KAROUSADES Karousades 

KERKYRA CAMPING Ipsos 

KONTOKALI BEACH INTERNATIONAL KONTOKALI

KORMARIE Kormari Dassia 

PALEOKASTRITSA Paleokastritsa 

PARADISE Pirgi 

PELEKAS Vatos 

PELECAS Chavares-Vatou 

RODA BEACH Roda 

SAN GEORGE Kavadades


----------



## 94639 (May 1, 2005)

hi dethleff

We called in to have a look at the DIONYSSOS BEACH site whilst on holiday in Corfu last year. It was in May at the start of the holiday season, not very many people there. The facilities looked clean and tidy, the site caters for motorhomes, caravans and tents also has a few static chalets. Not all pitches were level, site is terraced with limited electric hook ups. Had communal cooking and barbeque areas which seemed quite unusual. We are going back to Corfu again in May but alas not in our van and will try to visit some of the other sites you have listed. We hope to travel to Corfu in our van, it is a long term ambition to spend 3 months or so touring Greece starting and finishing in Corfu, our favourite island.


----------



## dethleff (Jun 25, 2005)

Thanks Brian I would appreciate that if you get
time. The site you mentioned is the only one I have found so far with a website.
Stan


----------



## fdhadi (May 9, 2005)

Hello Stan,

I have been to many hotels in Gouvia but never visited the camping site.
Gouvia is excellent, and ideally located to visit Corfu town.


----------



## peejay (May 10, 2005)

> The site you mentioned is the only one I have found so far with a website.
> Stan


Hi Stan;

Greek campsite owners haven't exactly embraced the internet and it can be difficult finding links. I used a bit of lateral thinking and came up with these.....

www.sunshine-campings.gr
click on 'search by map' for camping karda, or

www.kardacamp.gr

http://travel.diadiktyo.net/karousades-camping

http://karoussadescamping.gr

http://www.kerkyras.com/campingpaleokastritsa/enpage1.html

http://www.paradisevillage.gr/camping_bungalows.htm

http://www.san-george-camping.com/

http://www.pure-places.com/Korfu/Default_Camping.htm

I'm sure theres quite a few more - try googling with 'kerkyra' or 'kerkyras' and 'camping' in the search. The Germans are also crazy about Greece so try using 'korfu' and/or 'griechenland' in the search as well.

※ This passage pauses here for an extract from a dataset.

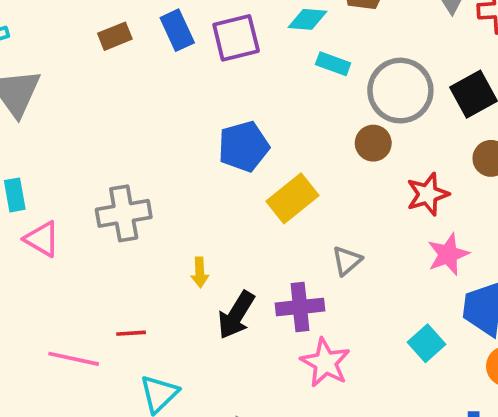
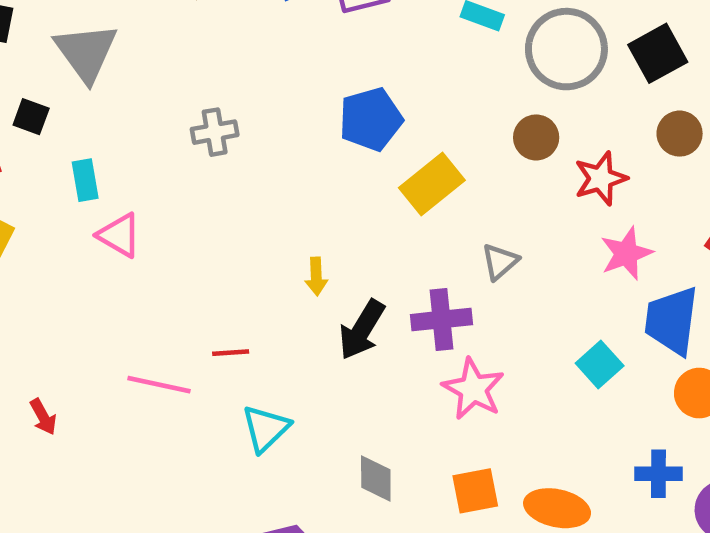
brown circle: (373, 143) -> (536, 137), moved
gray cross: (124, 213) -> (215, 132), moved, size x0.7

Have you got a map yet? Road editions are about the best and most accurate ones, a few more links....

http://www.road.gr/road_en/maps/maps.asp?id=408

which you can buy here or in any good bookshops isbn 9608481074

http://www.mapsworldwide.com/map_12611.htm

We toured mainland Greece and the peloponese twice in 2001/2 and love the place, never visited corfu but its on the list. Have a great one

pete.


----------



## dethleff (Jun 25, 2005)

Thanks to all for your help. very useful.
Brian try this website
http://www.agni.gr/message_boards/default.asp

Regards
Stan


----------